Last week, Jennifer Lawrence chose to wear a stunning Versace gown at a press event for her latest film, Red Sparrow. Lawrence was photographed, outside in London, with four wrapped up male co-stars. Sure, she might have looked cold, but it was a stunning dress so a harmless decision, right? Apparently not, for many so-called feminists, just ‘looking out’ for the defenseless actress.

Social media was offended on Lawrence’s behalf, with Jezebel publishing an article titled ‘Please Give Jennifer Lawrence a Dang Coat,’ while twitter called the photo ‘depressing’ and ‘revealing.’ The photo became kindling for the ‘feminist’ fire that is social media opinion parading as social justice. An inoffensive dress at a mere photo call was transformed into a call to arms against the gender inequality rampant in the film industry.

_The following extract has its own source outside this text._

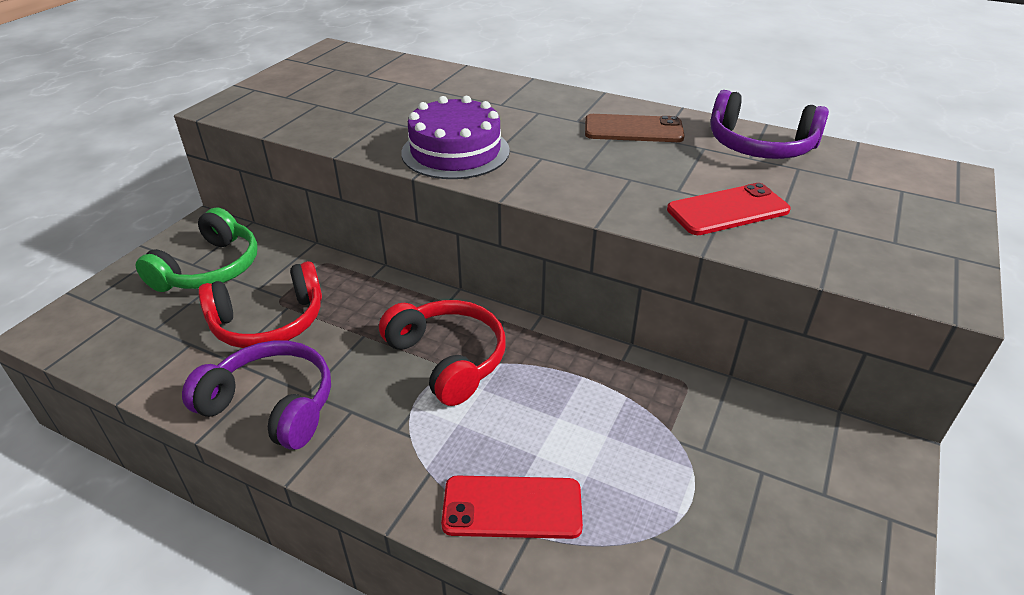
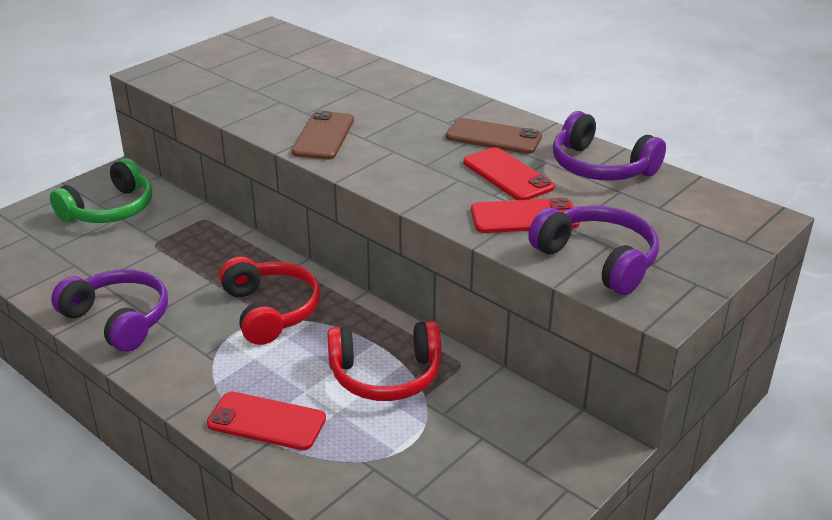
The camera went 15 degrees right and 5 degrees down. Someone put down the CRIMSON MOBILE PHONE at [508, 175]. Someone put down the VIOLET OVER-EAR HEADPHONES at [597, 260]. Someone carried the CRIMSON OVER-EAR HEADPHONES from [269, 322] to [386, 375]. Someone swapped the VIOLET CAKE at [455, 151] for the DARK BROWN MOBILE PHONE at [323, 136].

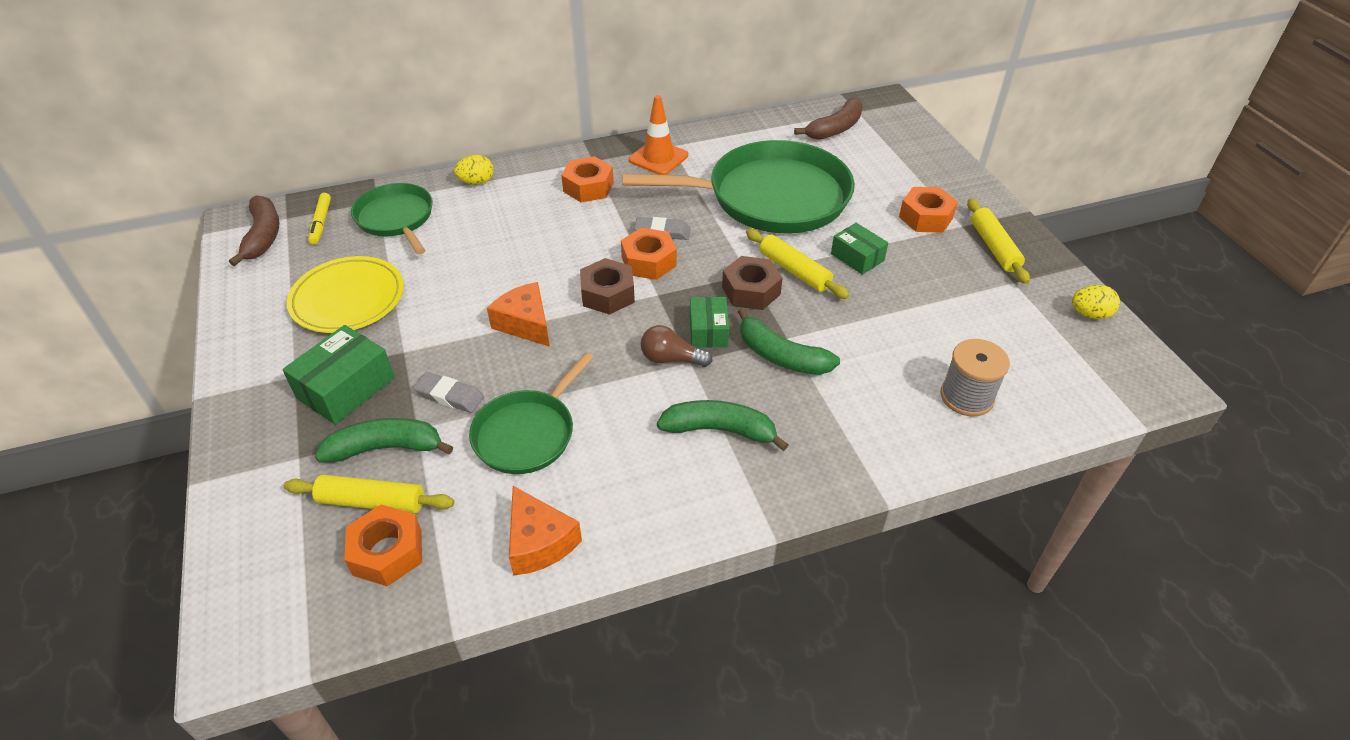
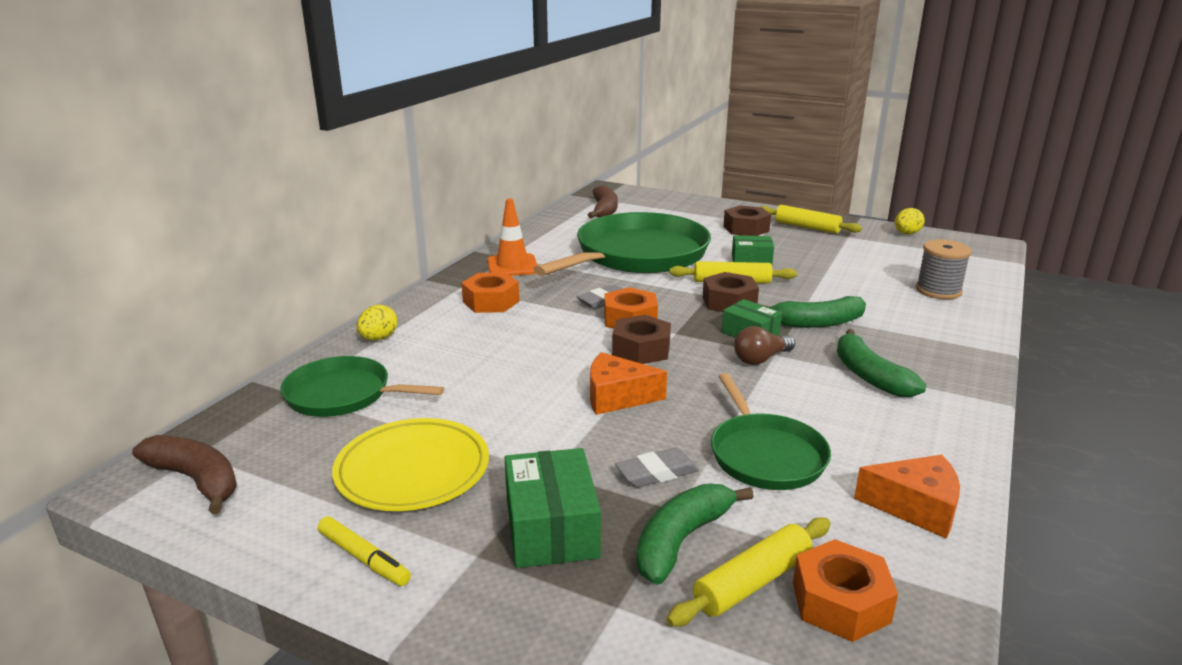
The camera went 45 degrees left and 20 degrees down. Someone carried the YELLOW FELT PEN from [321, 223] to [364, 558]. Someone repainted the BRIGHT ORANGE HEX NUT at [926, 217], which became the DARK BROWN HEX NUT at [746, 229]. Someone rotated the EMERALD TOY BANANA at [720, 430] by 75 degrees counterclockwise.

However, this outrage was so misguided that it ended up as incredibly counterproductive, for a number of reasons. Firstly, why is it that social media assumed that Lawrence did not choose to wear that dress? Why was it assumed that some sexist PR forced her into a gorgeous designer dress and made her stand outside in the cold? It was not for a second questioned whether or not Lawrence chose to wear the dress. Secondly, turning every minor detail into a feminist issue detracts from real problems. The more time spent focused on why X actress wore Y dress is less time spent talking about genuine issues.

Lawrence herself found these claims ridiculous, and defended herself via a rare Facebook post:

Great, Lawrence cleared this mess up, it was her choice to wear the dress, nothing more, end of story. Not quite! Apparently, even this post was controversial. Suddenly, Lawrence is difficult;  prompting a Guardian writer to open her article questioning, ‘Remember when Jennifer Lawrence was nice?’ The article explores when and why Lawrence’s transformation from girl-next-door to Hollywood diva took place. The only question not asked is where this took place, as it, very clearly, exists solely in the realm of social media. She is damned for wearing a dress outside; the helpless woman, defenseless in a male-dominated industry, forced to wear provocative clothing to sell a film. She is a diva for speaking out, for defending her own decisions and her right to wear what she wants to. She is damned if she does, and damned if she doesn’t.

The keyboard warrior brand of feminism is frustratingly muddled; everything will be turned into a sexist issue. Even when it requires tearing down a woman to prove a terribly misjudged point.